Lawyers, county bond suit question if evidence was withheld

HARRIS COUNTY – Most of Harris County’s misdemeanor court judges were in the crowd in federal judge Lee Rosenthal’s packed courtroom Tuesday, at her request. 

They heard lawyers -- who successfully argued to overturn the county’s bail system last spring -- ask for documents to determine if any of the criminal court-at-law judges withheld evidence.

Last April, Rosenthal granted an injunction that remade the county’s bail system.
She found it to be unconstitutional after hearing that too many misdemeanor defendants were kept locked up for weeks or months because they couldn't afford to post bond. She ordered that those defendants must be released within 24 hours even if they couldn't afford bail. 

In many cases, those bonds are set by hearing officers in county magistrate courts. Last December, three hearing officers were sanctioned by the state commission on judicial conduct for not allowing unsecured bonds for defendants who requested them -- allegedly at the instruction of county judges.

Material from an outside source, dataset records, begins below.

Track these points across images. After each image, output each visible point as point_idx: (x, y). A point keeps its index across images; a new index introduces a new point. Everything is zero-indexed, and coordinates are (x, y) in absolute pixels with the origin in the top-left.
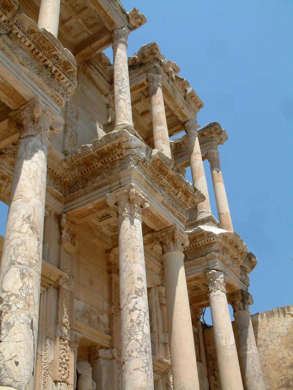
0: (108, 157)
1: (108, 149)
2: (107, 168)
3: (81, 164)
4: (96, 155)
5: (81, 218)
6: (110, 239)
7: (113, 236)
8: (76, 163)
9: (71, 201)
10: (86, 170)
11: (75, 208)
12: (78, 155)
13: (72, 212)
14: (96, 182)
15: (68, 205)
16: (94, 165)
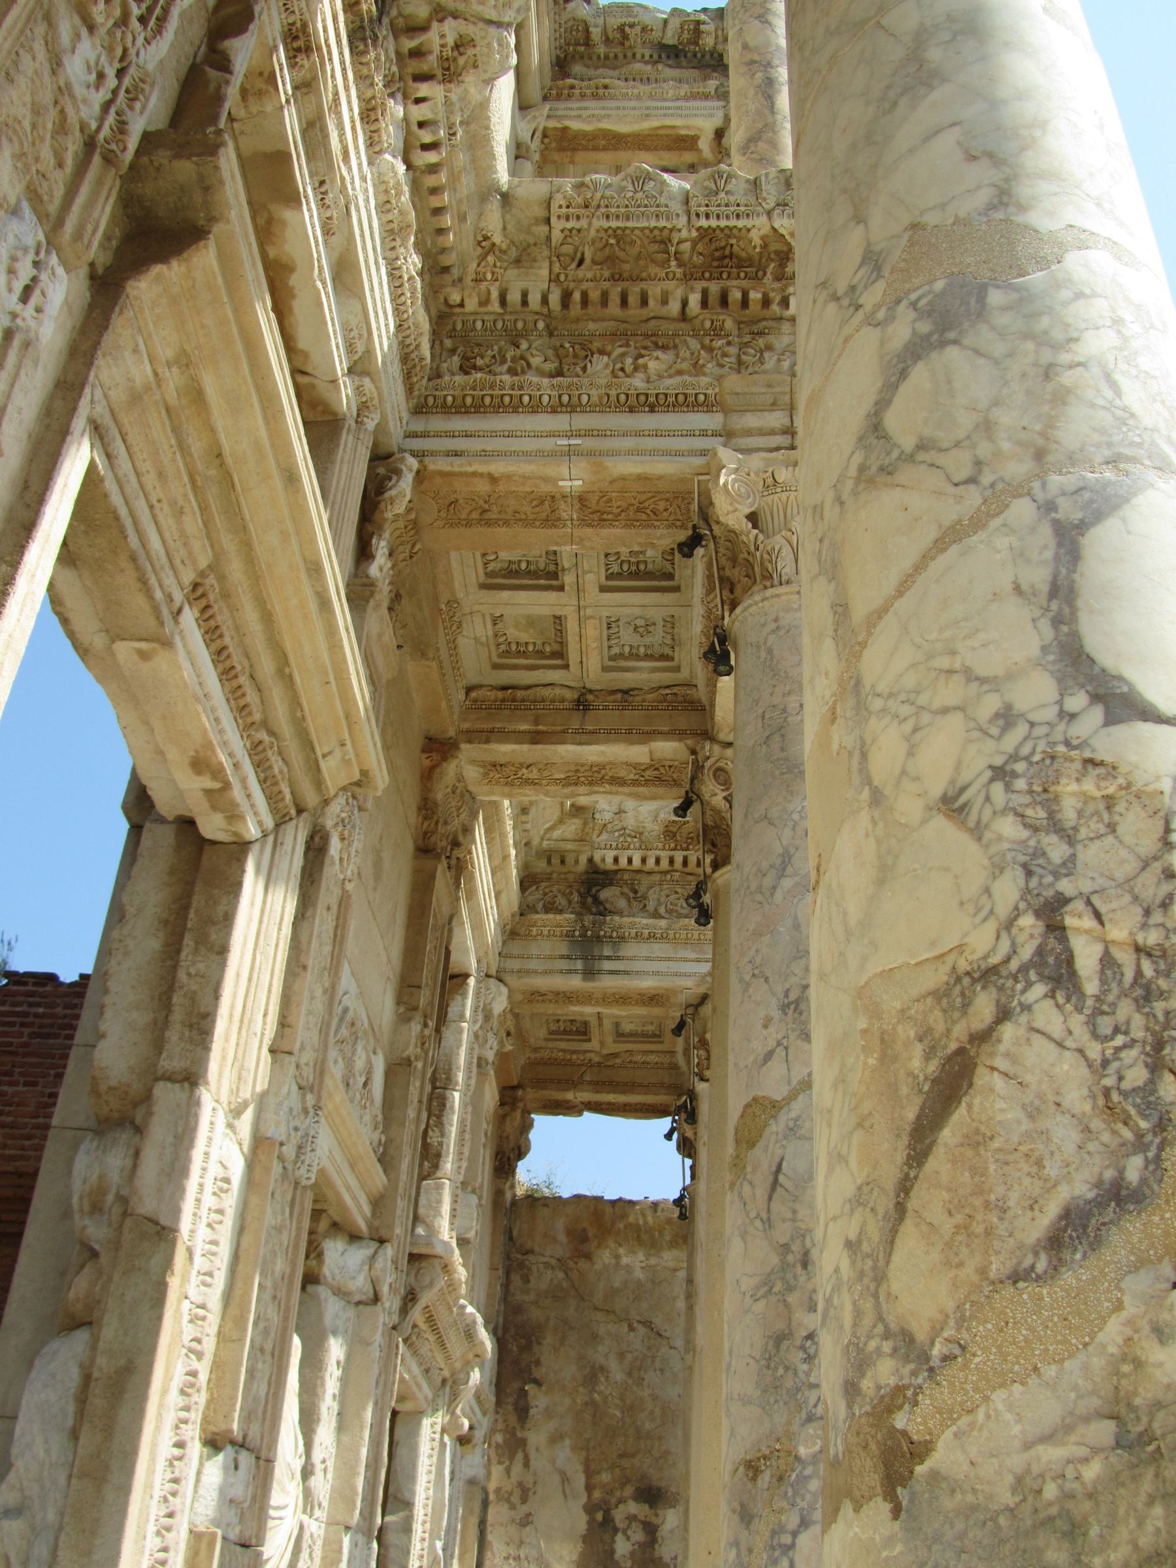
0: (745, 283)
1: (765, 246)
2: (717, 331)
3: (579, 255)
4: (686, 247)
5: (469, 524)
6: (461, 696)
7: (480, 686)
8: (557, 236)
9: (461, 408)
10: (594, 295)
11: (484, 454)
12: (594, 203)
13: (456, 465)
14: (640, 375)
15: (438, 423)
16: (655, 291)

That contradicted testimony given by the judges last spring that the hearing officers have wide discretion in determining bond types and amounts.

On Tuesday, the lawyers who filed the lawsuit said they want all of the evidence seen by the commissioners, along with any communications between the county judges and hearing officers.

County attorneys argued that the plaintiffs already have those records, which they say show any instructions on bonds to the hearing officers came from felony court judges, not judges who sit on the misdemeanor courts who were the focus of \Rosenthal’s order. 

“We feel like the county and judges and hearing officers answered all the questions previously. That being said, we have nothing to hide. We’re willing to produce whatever needs to be produced,” Robert Soard, first assistant county attorney, said afterward.                                           

Rosenthal gave the county 30 days to provide anything that’s missing. County Commissioner Rodney Ellis said he welcomes the transparency. 

“What you have right now is a lot of 'he said, she said,' because each side is trying to win the lawsuit and reality is the county controls the data and there’s not enough transparency,” Ellis said. 

And Mike Fields,  county criminal court at law #14 judge, said he trusts Rosenthal to sort out the disagreement. 

“I think the judge was doing what was appropriate under her authority and we should respect that. Most of all, we should respect the authority of a judge,” Fields said. 

Rosenthal said she didn't ask the misdemeanor judges to be in court as a rebuke, but rather to show how serious she is about the issue. 

Rosenthal’s injunction restructuring the county bond system is being challenged by county attorneys in the Fifth Circuit Court of Appeals. 

The Houston Police Officers Union has been outspoken in its criticism of her ruling, contending it has turned the courts into a revolving door for repeat offenders.